━━━ Data for analysis
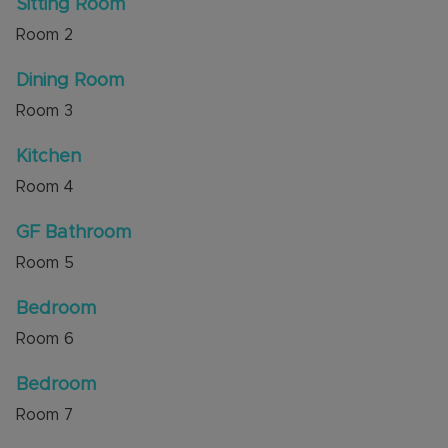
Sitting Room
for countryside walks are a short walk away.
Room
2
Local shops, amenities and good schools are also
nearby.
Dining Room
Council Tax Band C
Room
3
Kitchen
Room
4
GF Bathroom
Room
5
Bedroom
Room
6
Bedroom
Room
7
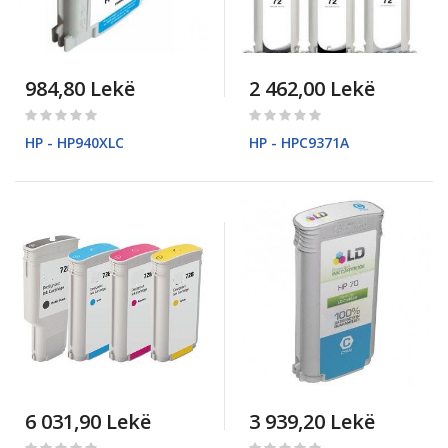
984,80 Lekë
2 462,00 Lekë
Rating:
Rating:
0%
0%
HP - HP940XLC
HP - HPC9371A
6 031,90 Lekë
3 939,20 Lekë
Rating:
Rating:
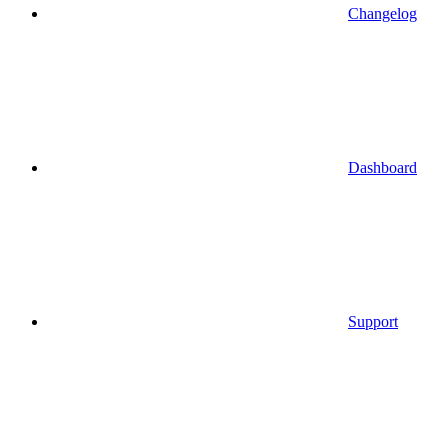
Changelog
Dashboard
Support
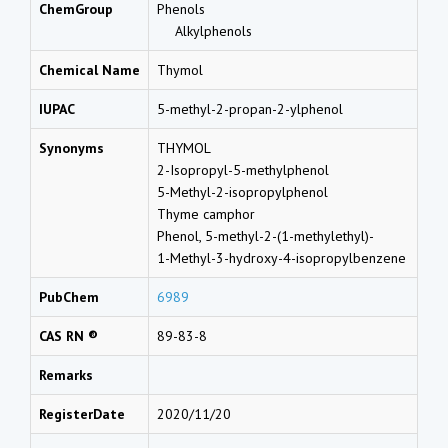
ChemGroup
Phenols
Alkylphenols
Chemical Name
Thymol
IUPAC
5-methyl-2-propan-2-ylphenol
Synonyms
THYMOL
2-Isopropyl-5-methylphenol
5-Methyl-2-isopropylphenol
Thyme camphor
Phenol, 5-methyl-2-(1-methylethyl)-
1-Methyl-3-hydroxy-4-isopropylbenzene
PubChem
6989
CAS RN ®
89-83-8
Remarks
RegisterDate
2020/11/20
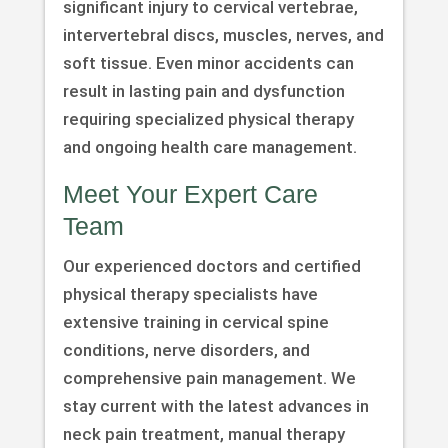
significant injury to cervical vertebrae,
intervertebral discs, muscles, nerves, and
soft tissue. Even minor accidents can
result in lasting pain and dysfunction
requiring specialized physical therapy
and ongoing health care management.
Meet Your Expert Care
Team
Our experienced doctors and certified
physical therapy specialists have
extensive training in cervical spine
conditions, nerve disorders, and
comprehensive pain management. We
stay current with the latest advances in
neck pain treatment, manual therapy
━━━━━━
━━━ Data for analysis
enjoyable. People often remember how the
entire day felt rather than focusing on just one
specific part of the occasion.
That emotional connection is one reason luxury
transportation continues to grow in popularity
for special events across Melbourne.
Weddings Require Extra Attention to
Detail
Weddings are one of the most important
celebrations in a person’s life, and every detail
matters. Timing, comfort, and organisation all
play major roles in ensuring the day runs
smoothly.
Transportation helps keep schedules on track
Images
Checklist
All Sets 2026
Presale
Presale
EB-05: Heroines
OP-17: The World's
━━━━━━
━━━ Data for analysis
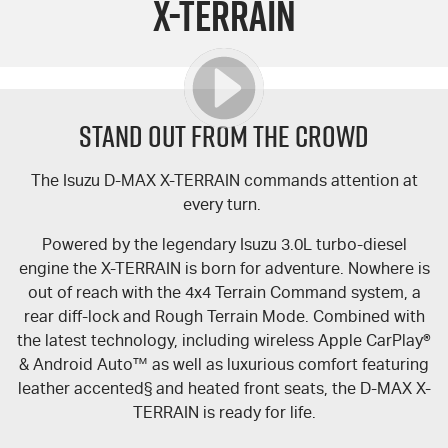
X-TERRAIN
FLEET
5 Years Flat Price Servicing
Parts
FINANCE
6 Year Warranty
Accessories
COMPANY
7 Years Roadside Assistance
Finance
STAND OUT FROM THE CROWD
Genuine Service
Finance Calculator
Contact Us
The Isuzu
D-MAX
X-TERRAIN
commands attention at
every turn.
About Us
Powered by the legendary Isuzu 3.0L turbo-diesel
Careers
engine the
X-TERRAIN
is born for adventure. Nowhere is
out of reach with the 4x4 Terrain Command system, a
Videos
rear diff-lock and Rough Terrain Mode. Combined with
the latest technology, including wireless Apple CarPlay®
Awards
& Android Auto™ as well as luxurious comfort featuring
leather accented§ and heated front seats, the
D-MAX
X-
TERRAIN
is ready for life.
━━━━━━
### [What the exercise asks]
Transcribe the records above exactly, beginning at the line that contains "extensive training in cervical spine" and ending with the line that contains "neck pain treatment, manual therapy", both included, and nothing else.

### [Answer to this exercise]
extensive training in cervical spine
conditions, nerve disorders, and
comprehensive pain management. We
stay current with the latest advances in
neck pain treatment, manual therapy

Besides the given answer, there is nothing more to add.